Queen Kelly (1932)
6/10
An ending would have been nice
10 February 2023
Erich von Stroheim was his own worst enemy. He was, reportedly, a sadist towards his actors (including Swanson), and a perfectionist in terms of his filmmaking so that he spent gobs of money that wasn't his to get details right that very, very few people would ever notice. This has worked against him so much that almost none of his films were taken by his producers or studios and cut heavily down to the point it becomes hard to figure out what he was trying to do because so much material is lost. Despite six of his films being "complete", really none of them are (maybe The Merry Widow, but probably not), and he honestly had no one else to blame other than himself. If he hadn't needed to exactly recreate Vienna in The Wedding March, maybe he could have saved enough money so that he wouldn't have been shut down after 9 months. Maybe he could have filmed everything he needed in nine months. If he hadn't been so mean to his actors, maybe Swanson would never have tried and successfully fired him from Queen Kelly. I bemoan that we have none of these "masterpieces" complete, but I don't blame MGM, Paramount, or Gloria Swanson for this. I blame Stroheim himself. He was an ass, and the rest of the world recognized it.

Anyway, Queen Kelly...

Prince Wolfram (Walter Byron) is the consort to the Queen Regina V (Seena Owen) of Kronberg, a central European country. She's a sex-fiend with unending appetites, and he's a sex-fiend who enjoys the company of lower women, especially when he pays them. He is due to marry her, but he's going to enjoy his final days of freedom no matter what, flagrantly showing off his independence no matter the cost. One day, on maneuvers with his regiment, he comes across a gaggle of nuns walking towards the convent and notices that one of them has their underpants around her ankles. This is Kitty Kelly (Swanson), and she takes the attention poorly, removing the underpants and throwing them at Wolfram who pockets the underpants in his saddlebag with a laugh. This is all kinds of shocking, and we get a delightful little scene (reminiscent of a similar one in The Wedding March) where Wolfram and Kelly communicate silently as they march side-by-side, leading to Wolfram giving back the underpants.
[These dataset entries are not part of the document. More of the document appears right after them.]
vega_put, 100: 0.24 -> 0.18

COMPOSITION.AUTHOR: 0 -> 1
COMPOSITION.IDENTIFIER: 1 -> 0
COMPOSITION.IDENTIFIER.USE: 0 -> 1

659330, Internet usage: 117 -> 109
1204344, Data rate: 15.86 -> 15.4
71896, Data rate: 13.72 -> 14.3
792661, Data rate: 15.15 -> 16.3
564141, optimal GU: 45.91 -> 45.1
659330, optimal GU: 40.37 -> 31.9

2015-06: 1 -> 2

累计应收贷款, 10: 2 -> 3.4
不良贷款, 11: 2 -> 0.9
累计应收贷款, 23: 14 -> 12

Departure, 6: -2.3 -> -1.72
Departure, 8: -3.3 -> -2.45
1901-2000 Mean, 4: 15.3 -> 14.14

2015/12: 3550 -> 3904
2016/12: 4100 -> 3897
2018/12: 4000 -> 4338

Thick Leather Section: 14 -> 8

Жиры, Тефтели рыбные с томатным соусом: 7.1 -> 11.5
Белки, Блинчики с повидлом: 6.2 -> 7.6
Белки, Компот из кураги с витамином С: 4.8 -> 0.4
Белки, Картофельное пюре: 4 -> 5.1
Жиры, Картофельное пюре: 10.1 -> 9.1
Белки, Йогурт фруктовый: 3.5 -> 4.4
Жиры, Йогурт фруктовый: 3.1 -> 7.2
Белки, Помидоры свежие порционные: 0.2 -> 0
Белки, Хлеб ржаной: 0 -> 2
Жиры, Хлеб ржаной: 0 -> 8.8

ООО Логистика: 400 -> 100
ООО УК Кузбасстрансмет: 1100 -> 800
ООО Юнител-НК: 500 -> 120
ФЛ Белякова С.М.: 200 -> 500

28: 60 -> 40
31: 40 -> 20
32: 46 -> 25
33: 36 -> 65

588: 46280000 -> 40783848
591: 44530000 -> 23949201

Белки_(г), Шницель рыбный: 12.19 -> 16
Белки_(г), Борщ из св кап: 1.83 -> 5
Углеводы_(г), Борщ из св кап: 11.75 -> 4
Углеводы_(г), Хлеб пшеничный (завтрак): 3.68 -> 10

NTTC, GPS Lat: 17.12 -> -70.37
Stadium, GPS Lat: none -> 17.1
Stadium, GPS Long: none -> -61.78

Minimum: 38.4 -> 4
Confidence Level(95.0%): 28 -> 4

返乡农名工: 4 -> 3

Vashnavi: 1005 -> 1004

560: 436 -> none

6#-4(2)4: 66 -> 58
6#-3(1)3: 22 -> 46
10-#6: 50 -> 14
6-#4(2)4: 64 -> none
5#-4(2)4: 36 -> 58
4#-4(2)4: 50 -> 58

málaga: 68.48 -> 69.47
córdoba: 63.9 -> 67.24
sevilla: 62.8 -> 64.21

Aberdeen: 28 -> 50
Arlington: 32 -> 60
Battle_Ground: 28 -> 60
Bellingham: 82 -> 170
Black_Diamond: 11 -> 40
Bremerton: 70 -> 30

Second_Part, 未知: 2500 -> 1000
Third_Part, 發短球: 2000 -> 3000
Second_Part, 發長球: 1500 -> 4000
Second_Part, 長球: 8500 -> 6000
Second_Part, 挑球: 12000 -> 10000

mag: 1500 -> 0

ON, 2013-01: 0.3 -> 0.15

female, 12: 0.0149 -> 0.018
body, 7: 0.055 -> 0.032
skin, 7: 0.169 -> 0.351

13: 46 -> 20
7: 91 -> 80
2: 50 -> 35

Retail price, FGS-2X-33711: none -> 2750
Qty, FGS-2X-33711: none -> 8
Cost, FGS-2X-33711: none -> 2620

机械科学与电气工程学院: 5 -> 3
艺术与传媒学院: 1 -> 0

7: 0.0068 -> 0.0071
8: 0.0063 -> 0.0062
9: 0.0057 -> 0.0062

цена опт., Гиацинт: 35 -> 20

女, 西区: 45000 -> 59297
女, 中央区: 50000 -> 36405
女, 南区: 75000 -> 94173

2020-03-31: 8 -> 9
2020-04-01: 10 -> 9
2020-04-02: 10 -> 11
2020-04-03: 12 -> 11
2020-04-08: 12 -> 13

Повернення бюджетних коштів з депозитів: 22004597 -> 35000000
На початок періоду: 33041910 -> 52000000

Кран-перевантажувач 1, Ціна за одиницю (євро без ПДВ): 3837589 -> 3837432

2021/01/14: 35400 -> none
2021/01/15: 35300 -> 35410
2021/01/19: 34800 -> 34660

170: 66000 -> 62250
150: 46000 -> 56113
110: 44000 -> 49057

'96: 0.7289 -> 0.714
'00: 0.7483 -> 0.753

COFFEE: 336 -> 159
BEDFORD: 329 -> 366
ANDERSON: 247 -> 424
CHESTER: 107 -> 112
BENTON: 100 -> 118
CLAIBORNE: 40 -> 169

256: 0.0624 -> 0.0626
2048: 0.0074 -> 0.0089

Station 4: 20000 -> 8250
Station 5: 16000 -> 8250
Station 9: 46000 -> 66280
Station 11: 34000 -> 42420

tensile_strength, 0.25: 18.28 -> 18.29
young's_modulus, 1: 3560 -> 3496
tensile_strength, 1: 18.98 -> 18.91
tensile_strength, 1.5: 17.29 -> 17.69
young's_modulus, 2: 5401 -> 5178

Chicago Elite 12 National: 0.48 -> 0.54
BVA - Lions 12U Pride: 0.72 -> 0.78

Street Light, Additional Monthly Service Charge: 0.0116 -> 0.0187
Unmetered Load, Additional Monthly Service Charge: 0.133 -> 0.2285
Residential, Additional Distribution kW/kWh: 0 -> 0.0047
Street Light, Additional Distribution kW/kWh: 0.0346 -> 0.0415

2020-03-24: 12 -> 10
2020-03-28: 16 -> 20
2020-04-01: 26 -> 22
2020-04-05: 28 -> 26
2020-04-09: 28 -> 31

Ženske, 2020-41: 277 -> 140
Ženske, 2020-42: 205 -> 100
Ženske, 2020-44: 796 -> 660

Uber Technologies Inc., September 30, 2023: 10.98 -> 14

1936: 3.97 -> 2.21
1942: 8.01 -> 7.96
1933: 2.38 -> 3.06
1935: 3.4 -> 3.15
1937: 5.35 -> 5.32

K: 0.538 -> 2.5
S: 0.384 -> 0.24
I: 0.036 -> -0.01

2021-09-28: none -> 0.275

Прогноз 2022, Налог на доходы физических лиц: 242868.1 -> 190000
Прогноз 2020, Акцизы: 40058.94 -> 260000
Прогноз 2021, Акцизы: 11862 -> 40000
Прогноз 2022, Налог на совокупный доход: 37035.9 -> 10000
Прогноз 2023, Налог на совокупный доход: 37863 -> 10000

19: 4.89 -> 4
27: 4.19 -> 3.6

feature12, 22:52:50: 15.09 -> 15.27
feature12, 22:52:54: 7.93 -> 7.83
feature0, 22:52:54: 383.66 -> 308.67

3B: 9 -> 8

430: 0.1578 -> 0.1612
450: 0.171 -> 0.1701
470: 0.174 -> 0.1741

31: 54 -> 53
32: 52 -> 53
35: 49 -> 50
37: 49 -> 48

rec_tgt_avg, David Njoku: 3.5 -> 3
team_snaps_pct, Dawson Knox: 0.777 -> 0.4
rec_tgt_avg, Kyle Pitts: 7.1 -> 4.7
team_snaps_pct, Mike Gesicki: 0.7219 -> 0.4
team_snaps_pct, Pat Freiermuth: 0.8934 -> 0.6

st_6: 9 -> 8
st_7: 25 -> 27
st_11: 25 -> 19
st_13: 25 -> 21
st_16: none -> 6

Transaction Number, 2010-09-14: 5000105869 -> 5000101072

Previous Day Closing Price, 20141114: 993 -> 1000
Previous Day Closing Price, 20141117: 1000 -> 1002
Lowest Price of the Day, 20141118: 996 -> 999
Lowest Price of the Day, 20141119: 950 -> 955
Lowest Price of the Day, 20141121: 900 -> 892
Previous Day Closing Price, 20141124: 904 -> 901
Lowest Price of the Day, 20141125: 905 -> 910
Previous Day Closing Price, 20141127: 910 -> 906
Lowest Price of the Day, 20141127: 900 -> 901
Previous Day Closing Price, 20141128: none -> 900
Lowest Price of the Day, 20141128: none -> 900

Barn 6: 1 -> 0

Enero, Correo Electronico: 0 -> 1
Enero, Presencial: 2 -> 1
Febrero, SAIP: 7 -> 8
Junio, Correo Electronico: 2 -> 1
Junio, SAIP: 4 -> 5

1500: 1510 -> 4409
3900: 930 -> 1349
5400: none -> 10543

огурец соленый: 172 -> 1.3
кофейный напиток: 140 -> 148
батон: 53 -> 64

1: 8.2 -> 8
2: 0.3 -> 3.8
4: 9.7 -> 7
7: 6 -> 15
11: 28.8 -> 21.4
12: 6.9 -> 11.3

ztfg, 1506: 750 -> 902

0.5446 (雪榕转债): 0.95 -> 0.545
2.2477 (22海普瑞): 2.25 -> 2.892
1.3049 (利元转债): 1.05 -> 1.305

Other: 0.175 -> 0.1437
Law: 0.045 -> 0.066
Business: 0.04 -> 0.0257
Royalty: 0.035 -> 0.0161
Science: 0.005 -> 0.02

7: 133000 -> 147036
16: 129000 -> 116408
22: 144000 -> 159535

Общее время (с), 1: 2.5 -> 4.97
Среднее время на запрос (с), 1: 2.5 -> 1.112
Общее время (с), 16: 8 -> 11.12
He's smitten by this girl (another reminiscence of The Wedding March) and decides that he must see her again, so, of course, he decides to sneak into the convent and start a fire so that everyone flees and he can steal Kelly away without anyone noticing. The absurdity of the plan is really amusing, to be honest. He gets her out of the convent and into the palace where he seduces her (genuinely, it seems), only to be found out by Queen Regina. Kelly, distraught at the news that Wolfram is due to marry Regina, throws herself off the castle into the water below, and this is where the movie splits. The original version takes her to Africa where she goes to a brothel run by her aunt. The aunt (Florence Gibson) is dying, and a moneyman, Jan (Tully Marshall) hears about this new, innocent woman, shows up, and convinces her to marry him, literally over the aunt's corpse where Kelly has a vision of Wolfram right until she accepts the marriage. Then, the intertitles and couple of still images take over because, reportedly, Stroheim had Marshall spit tobacco on Swanson as a joke and Swanson was so believably angry that that's when she had Stroheim fired (the "dance hall" ending up a brothel helped none at all).

The second version takes her from the water through a handful of very quick scenes ending with Wolfram finding Kelly's dead body in the convent, reportedly a suicide. It's a very quick way to end the film without spending a whole lot of money, but, you know what? It's actually an ending. The first version doesn't really have an ending. I don't see how Kelly marrying a random, creepy, old guy is an ending in her story because, honestly, it's not. It's a random place where production was brought to a screeching halt and the producers decided to cut their losses.

I don't really think either version works well enough to be called good, though. I prefer the first because we at least get hints of the story that the first hour was working towards, even if it's in an absurdly truncated form, but the second actually feels like an ending to the story of the first hour, even if it's too short and wouldn't exactly be what I call a good ending. That first hour, though, is Stroheim at his playful height.

Stroheim wasn't known for short, efficient scenes. He let scenes play out as far as he could take them, and he filled them with as much amusing action as he could. The stuff around Kelly's undergarments is slightly absurd but somewhat delightful, especially the interplay between Swanson and Byron. The whole ploy to get Kelly out of the nunnery being a huge fire is just so audacious in the best and most irresponsibly silent traditions.

Queen Kelly is easily von Stroheim's least successful film, but there's still a lot to admire and even enjoy across the bulk of its running time. That's largely a testament to von Stroheim's strengths as a filmmaker. I just wish he was less antagonistic and extravagant so that, maybe, he could have actually finished a movie once.